#  > De Moderne Marokkaanse Vrouw >  > Mode & Bodycare >  Welke parfum gebruiken jullie?

## FANTACHAT

Ik gebruik momenteel deze..

----------


## lovetheislam

Ik gebruik die van Jadoreeee !

----------


## lovelymodesty

Allure van Chanel!

----------


## [email protected]

Flowerbomb momenteel.

----------


## meisje1992

> Ik gebruik momenteel deze..


lekker, ik gebruik die van de dames

----------


## Desi-Verhalen

Lady One Million - Paco Rabanne

----------


## She-is-Royal

Ik gebruik verschillende.
enkel voor feestjes draag ik dezelfde  :Smilie:

----------


## Prince30

Hugo Boss bottled, D&G nr 10 en 1 million van Paco Rabanne.
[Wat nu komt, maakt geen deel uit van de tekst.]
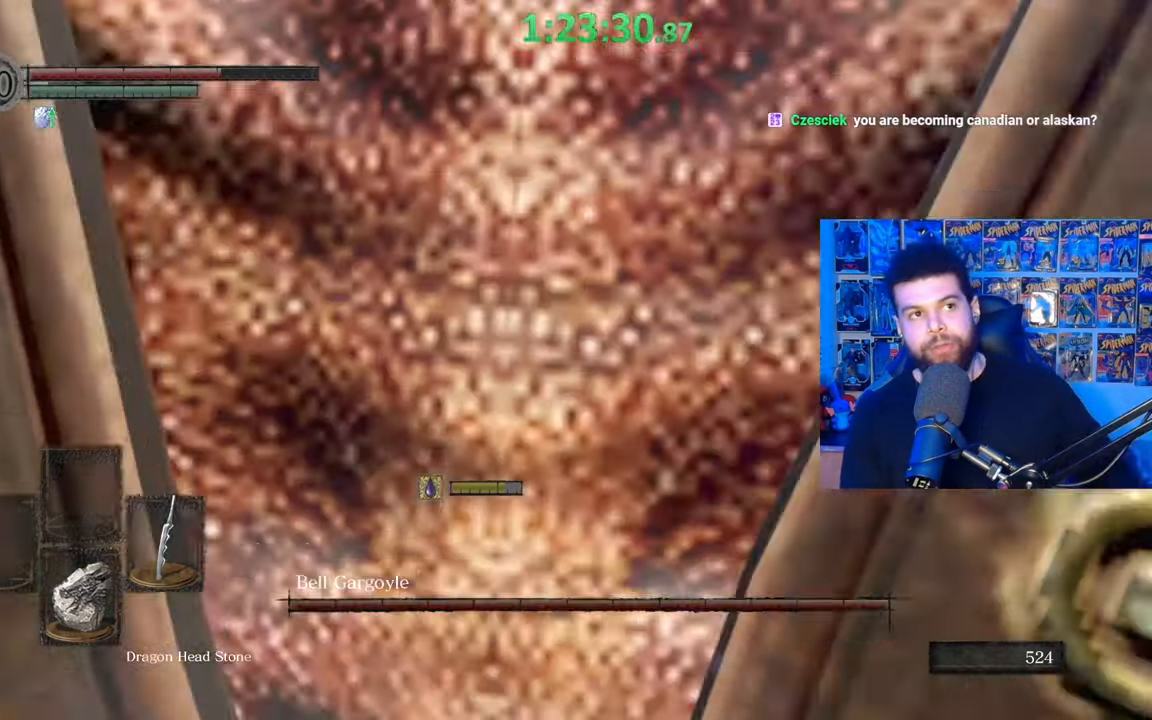
{"buttons": [], "left_stick": "center", "right_stick": "left", "events": [[500, "right_stick", "left"]]}
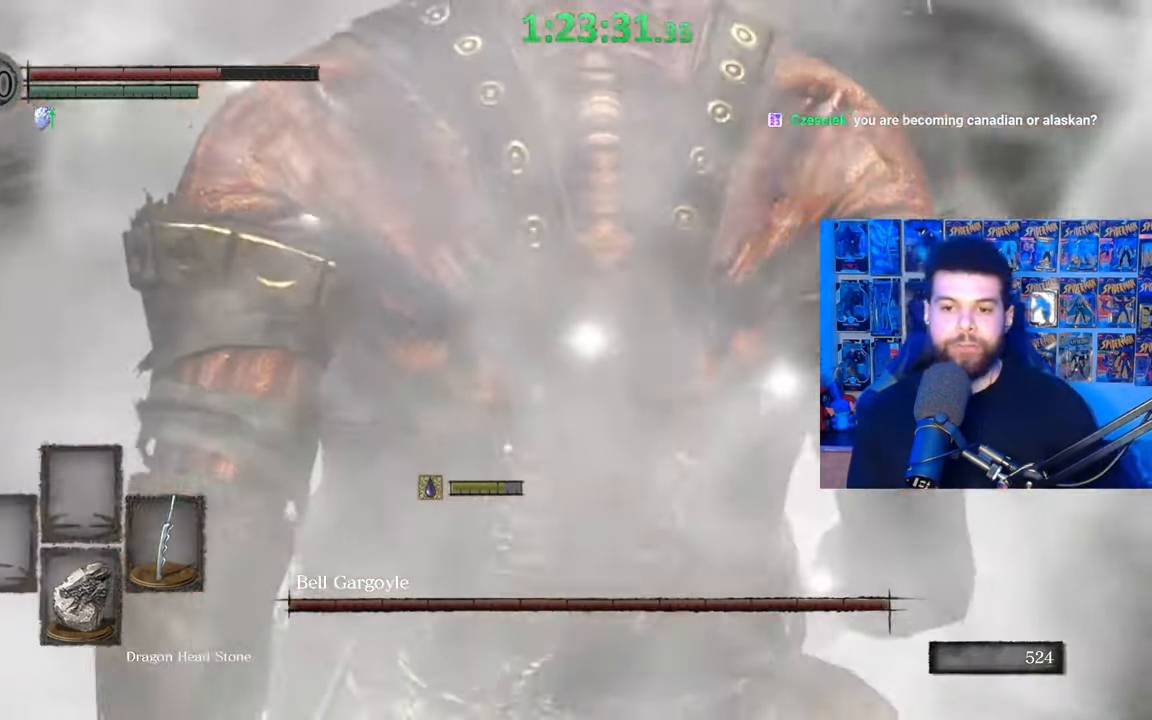
{"buttons": [], "left_stick": "up", "right_stick": "center", "events": [[167, "left_stick", "up"], [267, "right_stick", "center"]]}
Wat is nu heel in en ruikt lekker?

----------


## Jackson12

zelfde als topic starter... goeie parfum!!!

----------


## Adiva

Yves Rocher - Evidence.

----------


## Jessica88

Burberry Brit en Miracle van Lancome..

----------


## ZorgzameMeid

ik heb pas geleden prada gekocht maar ik vind hem niet zo lekker haha

----------


## Amira2013

Flowerbomb van Viktor&Rolf

----------


## Maroua1

DKNY be delicious

----------


## Chamalia_

Chanel chance, eau fraiche, de groene  :love:

----------


## Juffrouw_Saartje

Parfum op oliebasis zoals amber of rozenolie.

----------


## Karin.N

Eternity van Calvin Klein

----------


## ti7atje

azzaro ,,,lekker geur  :Smilie:

----------


## Batata Helwa

verschillende

----------


## Lailla92

Die van Chloe.

----------


## Pares

One million :blozen:

----------


## Lailla92

> Allure van Chanel!


My favourite!! <3

----------


## Pumi

Nu Hugo Boss, Deep Red.

----------


## faatjje

guess & sex and the city. #iloveit

----------


## Mis beauty

Lancom la vie Est Belle

----------


## sammetje009

chanel mademoiselle mijn favo en one million

----------


## eswara

One million door de uitverkoop hahah.

----------


## FatimaBo

Dior & Chanel  :bandiet:

----------


## mehdi-mehdi

Ik gebruik nu al een jaar of 4 'Legend' van Mont Blanc.
Krijg daar ontzettend positieve reacties op.  :blozen:

----------


## Real07

Versace dreamer is nog altijd n van mijn favorieten!

----------


## BloedgroepV

Flowerbomb en Gucci Guilty.

----------


## Wegmisbruiker

Laatst 3 gekocht. 
Sculpture (classic)
Joop Go
Dior Intense

----------


## samira_elai81

Nr 1 alien die is echt lekker
2. La vie a bella super 
3 armani code dat zijn een beetje mijn geuren

----------


## Chira wa3ra

Ik heb tegenwoordig allerlei body mist flesjes, o.a. van Rituals

----------


## Dinalicia

Narciso rodriguez in dat roze flesje is life!
Voor de rest bulgari coral en la vie est belle

----------